◆ **Extracted records**
--- START ---

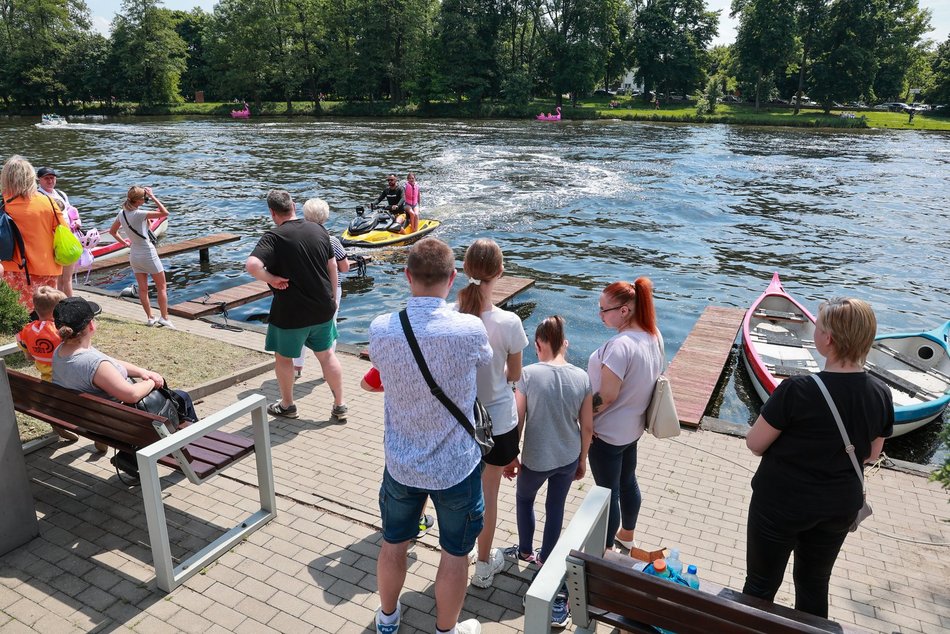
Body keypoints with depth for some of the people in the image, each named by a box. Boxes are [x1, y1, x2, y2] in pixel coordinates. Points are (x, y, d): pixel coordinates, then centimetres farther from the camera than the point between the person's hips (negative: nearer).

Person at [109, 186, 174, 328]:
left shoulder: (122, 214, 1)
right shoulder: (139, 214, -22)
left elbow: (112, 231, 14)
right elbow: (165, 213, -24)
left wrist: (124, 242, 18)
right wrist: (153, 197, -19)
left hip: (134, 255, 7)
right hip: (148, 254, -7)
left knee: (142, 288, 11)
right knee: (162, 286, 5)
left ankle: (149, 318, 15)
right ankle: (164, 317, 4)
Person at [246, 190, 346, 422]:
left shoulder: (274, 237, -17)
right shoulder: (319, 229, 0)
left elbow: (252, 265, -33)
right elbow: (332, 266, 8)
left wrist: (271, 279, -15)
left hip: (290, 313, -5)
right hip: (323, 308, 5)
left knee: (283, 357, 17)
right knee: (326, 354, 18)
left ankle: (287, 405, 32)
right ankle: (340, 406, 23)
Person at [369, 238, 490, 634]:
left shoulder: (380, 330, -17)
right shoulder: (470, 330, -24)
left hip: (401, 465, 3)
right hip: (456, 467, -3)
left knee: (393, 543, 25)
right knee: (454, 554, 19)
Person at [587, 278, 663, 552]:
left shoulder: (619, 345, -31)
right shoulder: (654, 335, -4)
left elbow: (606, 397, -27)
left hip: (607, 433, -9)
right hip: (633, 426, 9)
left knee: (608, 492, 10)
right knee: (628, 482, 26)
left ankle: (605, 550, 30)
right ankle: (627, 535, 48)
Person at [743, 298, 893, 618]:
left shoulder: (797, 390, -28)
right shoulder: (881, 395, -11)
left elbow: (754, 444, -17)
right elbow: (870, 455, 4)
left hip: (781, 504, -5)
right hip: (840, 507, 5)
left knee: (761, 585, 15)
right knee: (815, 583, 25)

--- END ---

◆ **Problem to work on**
Give again, word for word, every line of the listing above from the one with "left ankle: (605, 550, 30)" to the one with "left hip: (781, 504, -5)", both inclusive, and nothing beyond them.

◆ **Result of the exercise**
left ankle: (605, 550, 30)
right ankle: (627, 535, 48)
Person at [743, 298, 893, 618]:
left shoulder: (797, 390, -28)
right shoulder: (881, 395, -11)
left elbow: (754, 444, -17)
right elbow: (870, 455, 4)
left hip: (781, 504, -5)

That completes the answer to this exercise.